Warren Buffett says stocks are the place to be invested in for the long haul if interest rates and corporate taxes remain near current levels.
“If something close to current rates should prevail over the coming decades and if corporate tax rates also remain near the low level businesses now enjoy, it is almost certain that equities will over time perform far better than long-term, fixed-rate debt instruments,” Buffett wrote in his annual letter to Berkshire Hathaway shareholders, which was released Saturday morning.
The letter also pointed to more exposure for two of his potential successors and addressed the company’s inability to find an attractive, monster-sized acquisition target, which the ‘Oracle of Omaha’ has been known for.
Stocks got off to a hot start in 2020, with the S&P 500 and other major U.S. averages reaching all-time highs. Last year, the S&P 500 surged more than 28% to keep the longest bull market in U.S. history going.
The market got a boost from low interest rates from the Federal Reserve during this bull run, pushing bond yields lower and making equities a more attractive investment. The market got another jolt at the end of 2017, when the Trump administration slashed the U.S. corporate tax rate to 21% from 35%.

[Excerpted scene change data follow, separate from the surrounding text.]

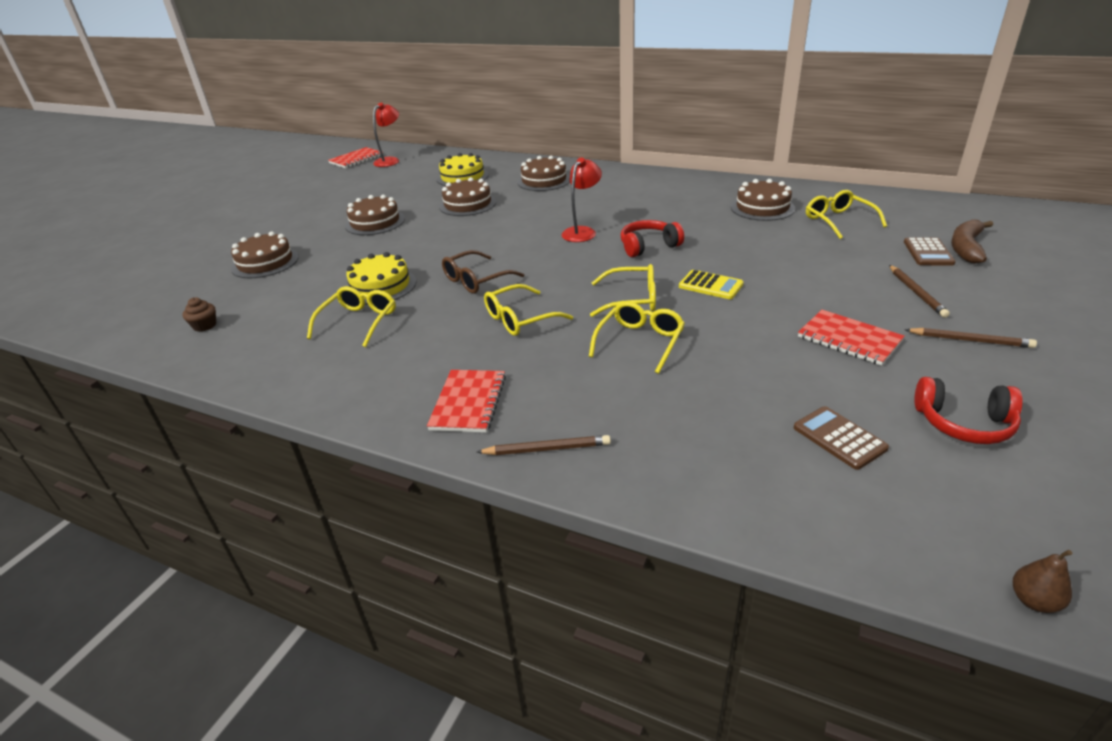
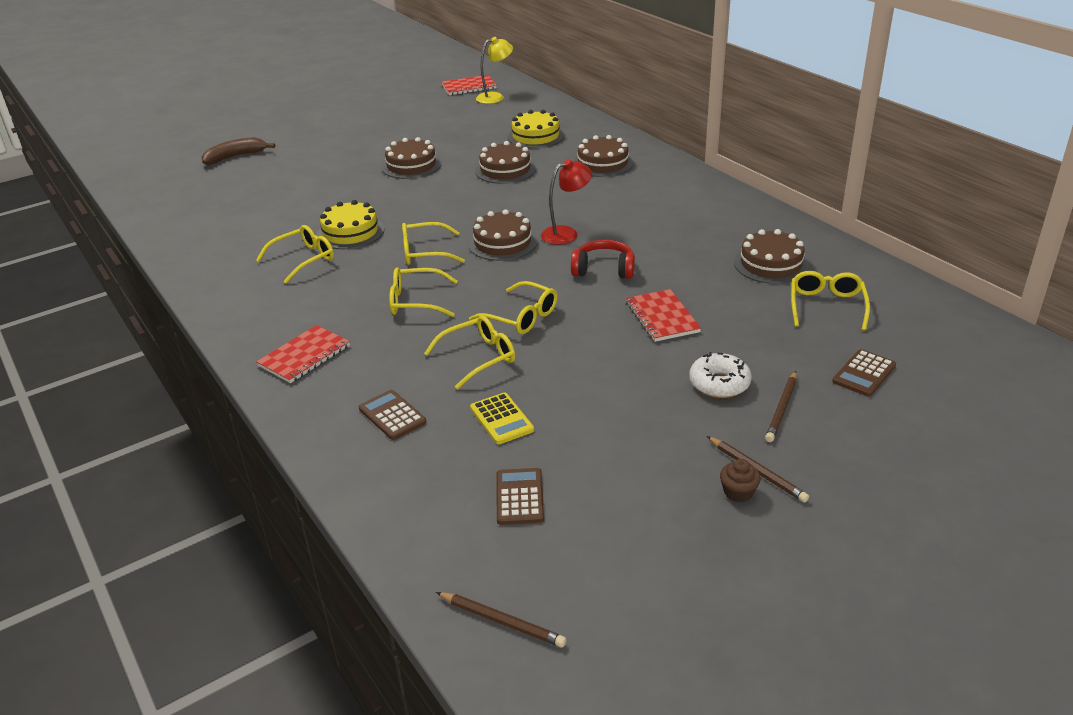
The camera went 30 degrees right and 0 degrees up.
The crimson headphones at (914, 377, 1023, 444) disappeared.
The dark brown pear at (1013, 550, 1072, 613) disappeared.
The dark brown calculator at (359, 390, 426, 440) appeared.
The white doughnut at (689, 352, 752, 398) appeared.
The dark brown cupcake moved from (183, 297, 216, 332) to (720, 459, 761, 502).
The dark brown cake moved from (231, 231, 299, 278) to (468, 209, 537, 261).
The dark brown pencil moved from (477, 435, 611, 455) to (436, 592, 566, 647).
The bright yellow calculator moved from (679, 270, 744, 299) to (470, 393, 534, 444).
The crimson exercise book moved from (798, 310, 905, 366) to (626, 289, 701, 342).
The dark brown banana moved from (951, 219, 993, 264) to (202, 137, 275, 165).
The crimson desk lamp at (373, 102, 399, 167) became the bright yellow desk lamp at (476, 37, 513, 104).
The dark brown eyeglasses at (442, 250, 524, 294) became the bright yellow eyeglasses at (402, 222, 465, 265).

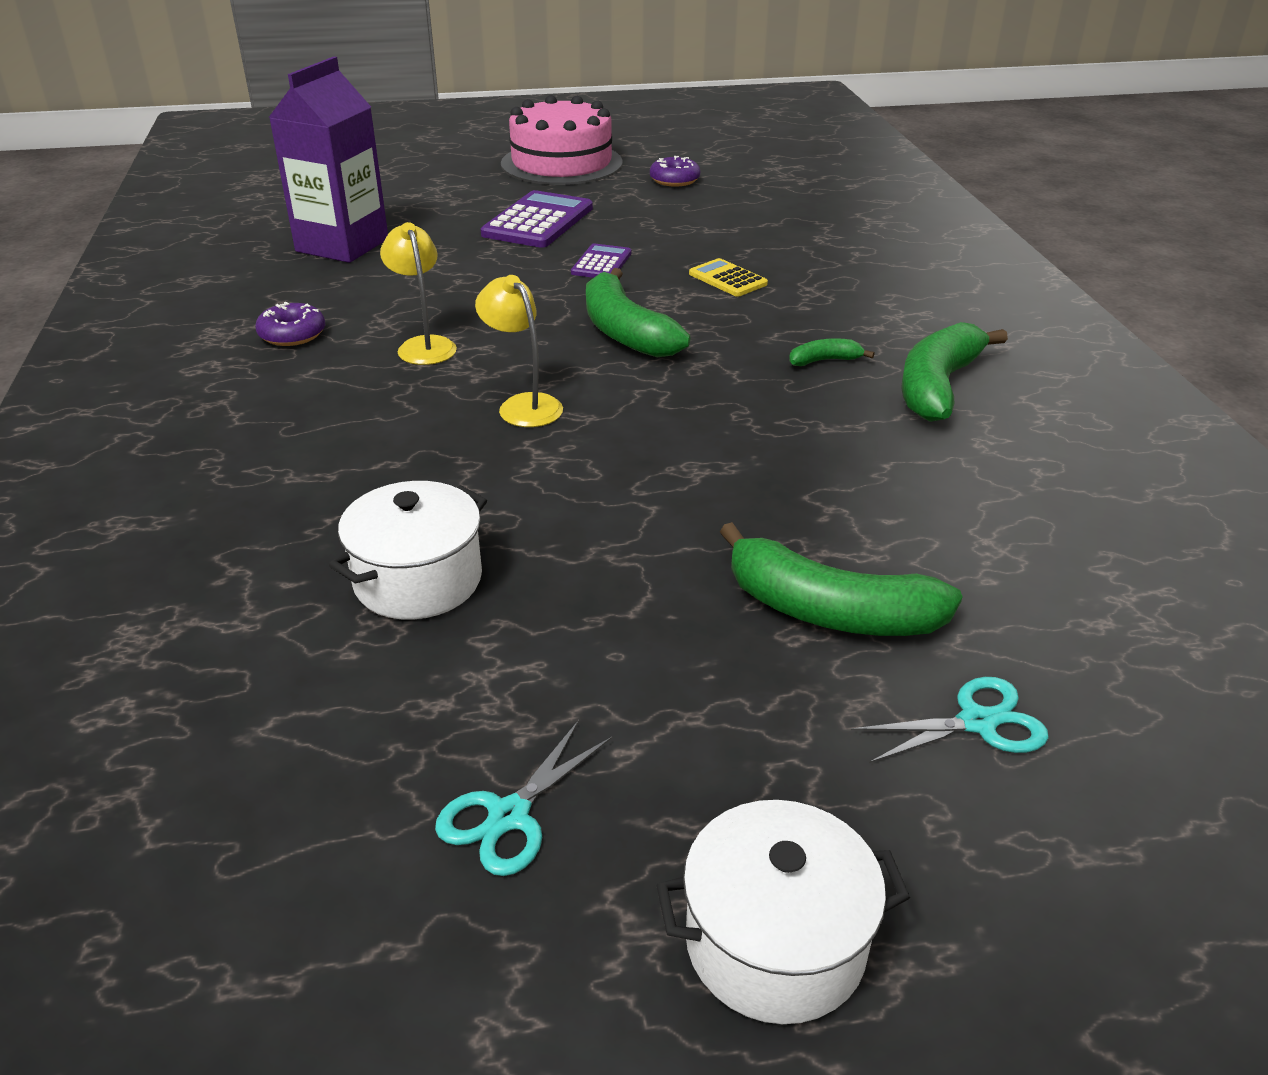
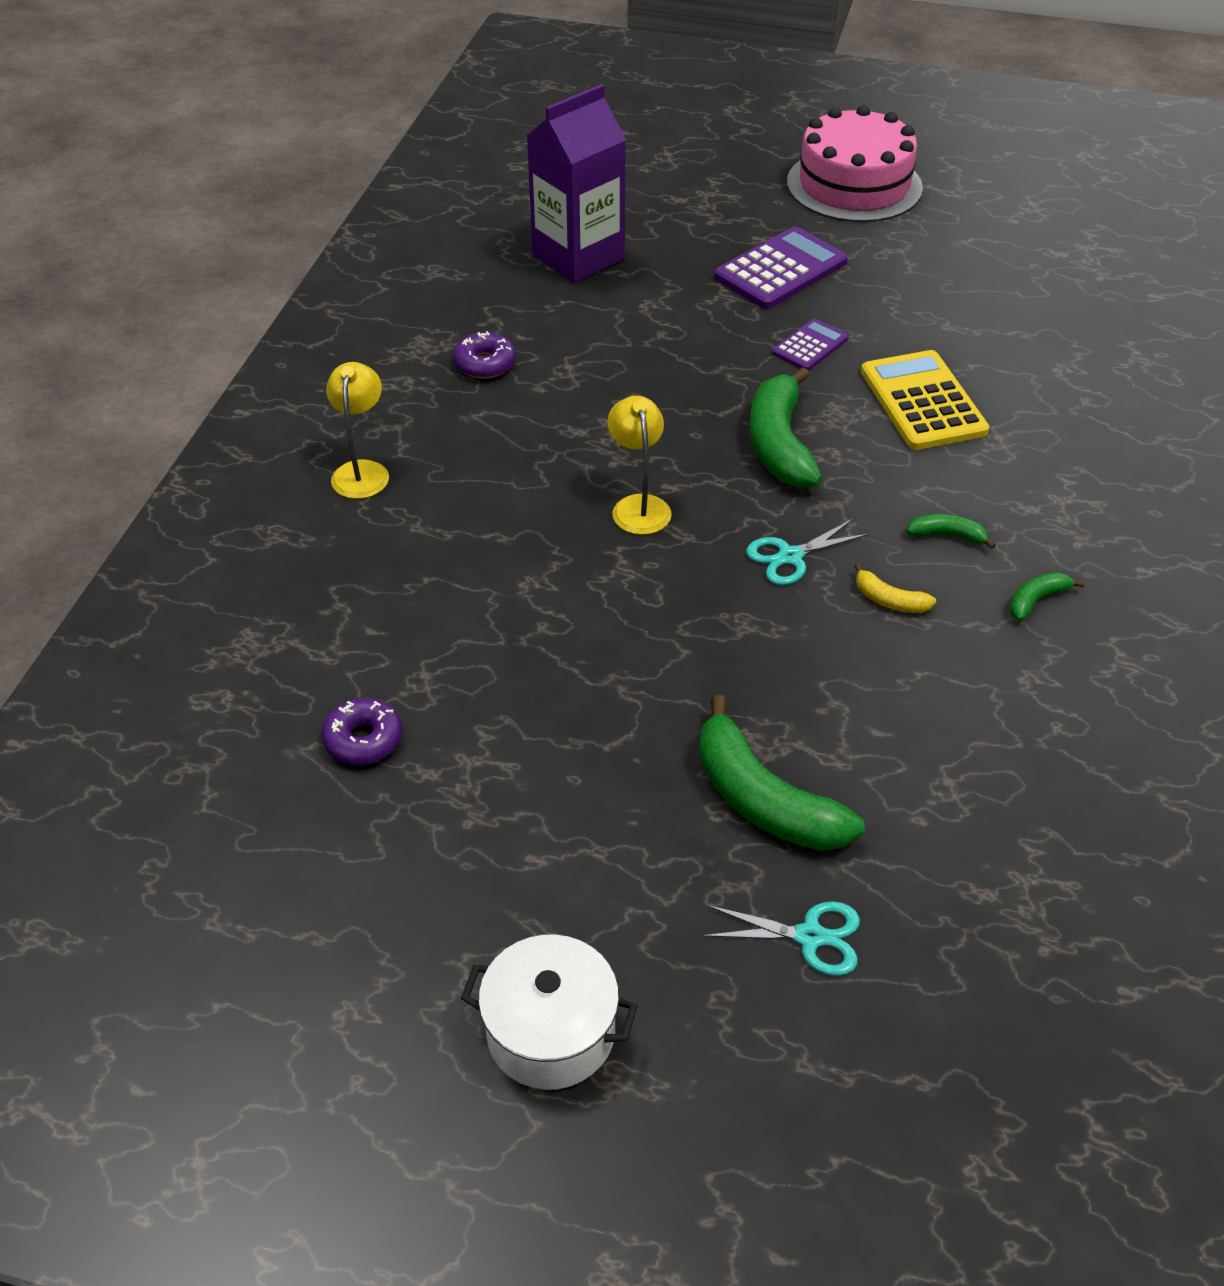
The camera went 25 degrees right and 10 degrees up.
The white cooking pot at (329, 481, 487, 620) disappeared.
The bright yellow banana at (854, 563, 936, 613) appeared.
The bright yellow desk lamp moved from (380, 222, 457, 365) to (326, 362, 389, 499).
The aqua shears moved from (435, 720, 613, 876) to (746, 518, 870, 585).
The royal purple doughnut moved from (650, 156, 700, 187) to (321, 698, 403, 765).
The bright yellow calculator at (689, 258, 768, 297) changed to 1.78 times the size.
The leaf-green banana at (901, 322, 1008, 422) changed to 0.47 times the size.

These elements, coupled with the “American Tailwind,” will make “equities the much better long-term choice for the individual who does not use borrowed money and who can control his or her emotions,” Buffett said.
The investing legend, however, offered a big caveat to his prediction: “Anything can happen to stock prices tomorrow.” He noted that occasionally, “there will be major drops in the market, perhaps of 50% magnitude or even greater.”
More exposure for possible successors
In the letter, the Berkshire chairman and CEO noted that Berkshire executives Ajit Jain and Greg Abel will answer questions at the company’s annual shareholders’ meeting in May.